Un altro colpo della Meloni -a destra dicono “di genio”, a sinistra “elettorale” è Papa Francesco convinto dalla Premier a presenziare al G7 sul tema dell’intelligenza artificiale. Com’è accaduto?
«Il Papa che parla di Intelligenza artificiale al G7 è un colpo di genio di Giorgia, non “colpo politico”, non tiriamo per la giacchetta il Santo Padre. E apre scenari religiosi, filosofici, etici importantissimi. Tra l’altro, è un tema che abbiamo già trattato qui, ieri, in pubblico dibattito (con Padre Benanti) perfino con un influencer virtuale generata dalla AI. La quale ha affermato che, nonostante la macchina al centro del mondo, c’è sempre l’uomo. Detto dalla macchina...».

Il campo largo.
«Il campo largo non esiste più».

Ci potrà essere l’alleanza con Calenda e Renzi anche in Parlamento?
«Sono solo accordi locali. L’unica maggioranza con cui governeremo sarà quella con cui ci siamo presentati agli italiani vincendo le elezioni».

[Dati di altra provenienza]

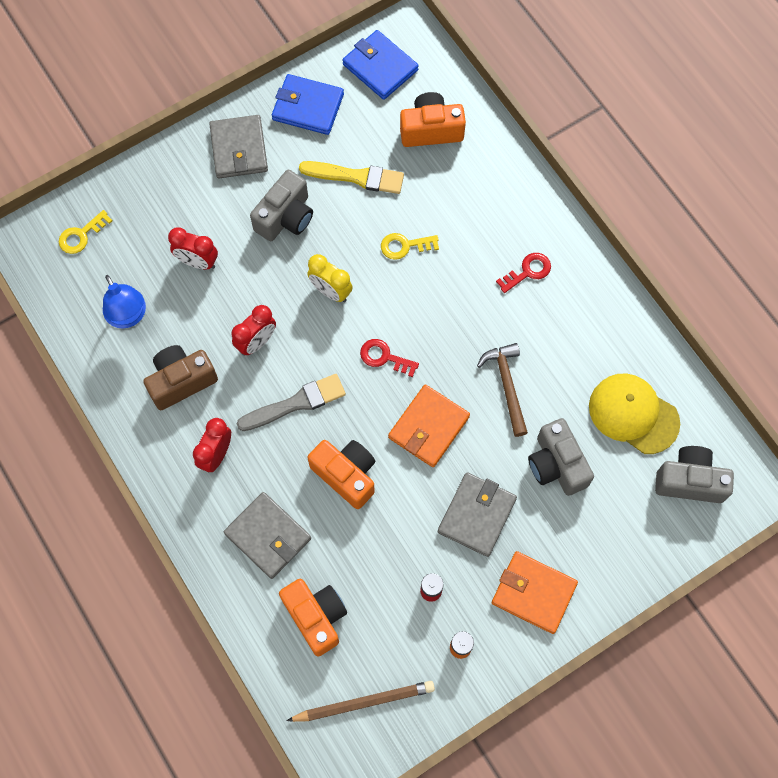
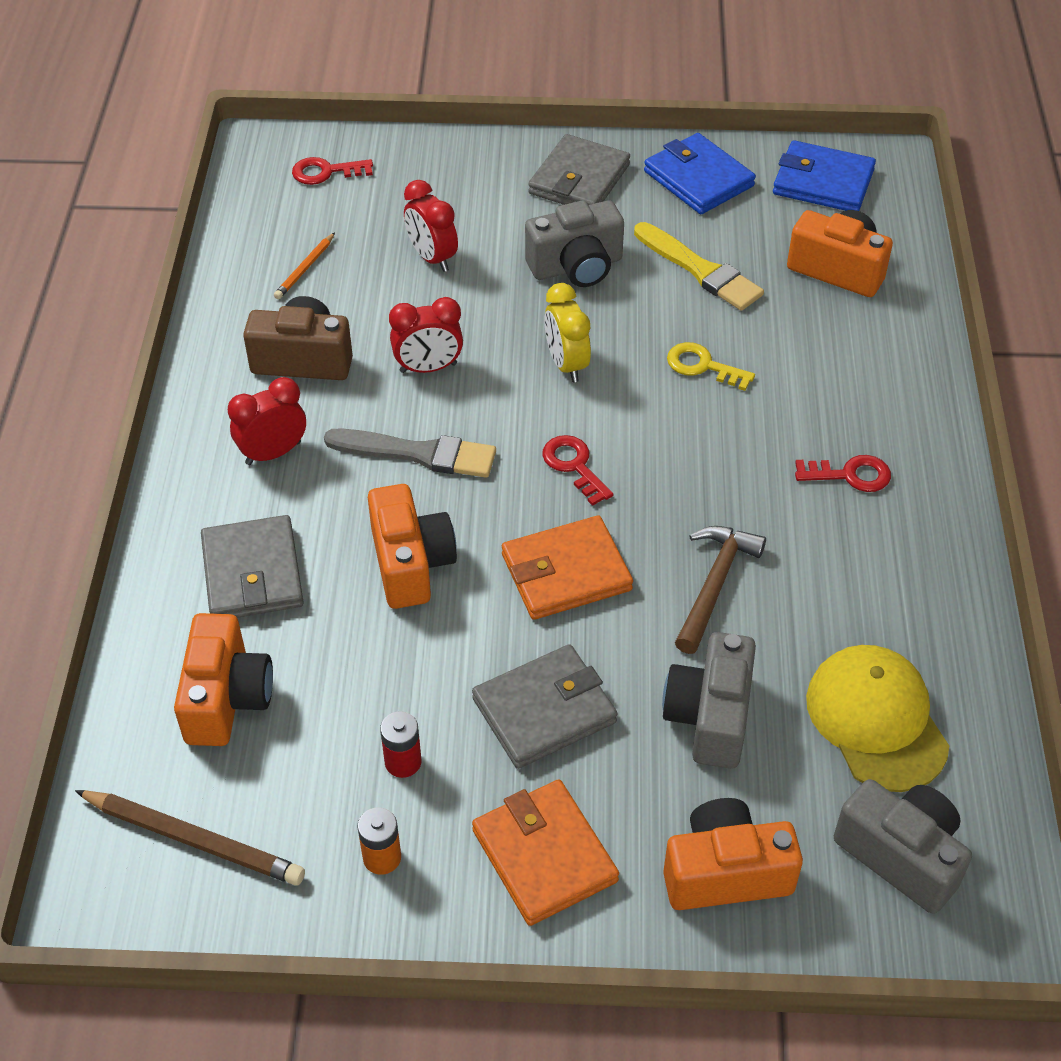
camera: 35 degrees right, 20 degrees down
(81, 235) = (326, 172): yellow key -> red key
(129, 316) = (304, 269): blue lamp -> orange pencil
(380, 67) = (823, 182): blue wallet -> blue wallet turned 60 degrees counterclockwise
(619, 544) = (725, 872): none -> orange camera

Mettiamo che Meloni si candidi (ma si candida). Rafforzerà la sua immagine internazionale? Un report dell’Atlantic Council ne certifica la stabilità di governo e le chiede di riportare l’attenzione sul Mediterraneo, di spingere sul Piano Mattei, d’insistere sui corridoi India-Medio Oriente-Europa.
«Meloni ha fatto tornare l’Italia fondamentale nello scacchiere internazionale, come ai tempi di Berlusconi da Pratica di mare e prima ancora di Craxi con la Libia. Le vie di comunicazione e i grandi scambi non saranno più tra Oriente e Occidente ma tra Nord e Sud del mondo. E l’Italia potrà essere un cardine fondamentale, soprattutto nel ruolo di futuro hub energetico, per esempio. Ma anche nella difesa delle identità culturali, delle filiere produttive, della lotta contro le follie green».

Vi accusano di essere una classe dirigente chiusa, che non si fida degli altri.
«La maggioranza dei nostri parlamentari non era con noi quando siamo nati e basta guardare i nostri componenti al Governo per capire che siamo il frutto di continue aperture che vanno oltre la storia di destra: Crosetto, Nordio, Rocella, Calderone, Fitto... Lo stesso Urso viene da An ma non era tra i fondatori di Fratelli d’Italia».

Ma avete fatto errori, diciamolo. Quali, secondo lei?
«I nostri errori? Li rifarei tutti, visto dove siamo arrivati, ma eviterei forse l’eccessiva spontaneità nell’approccio istituzionale».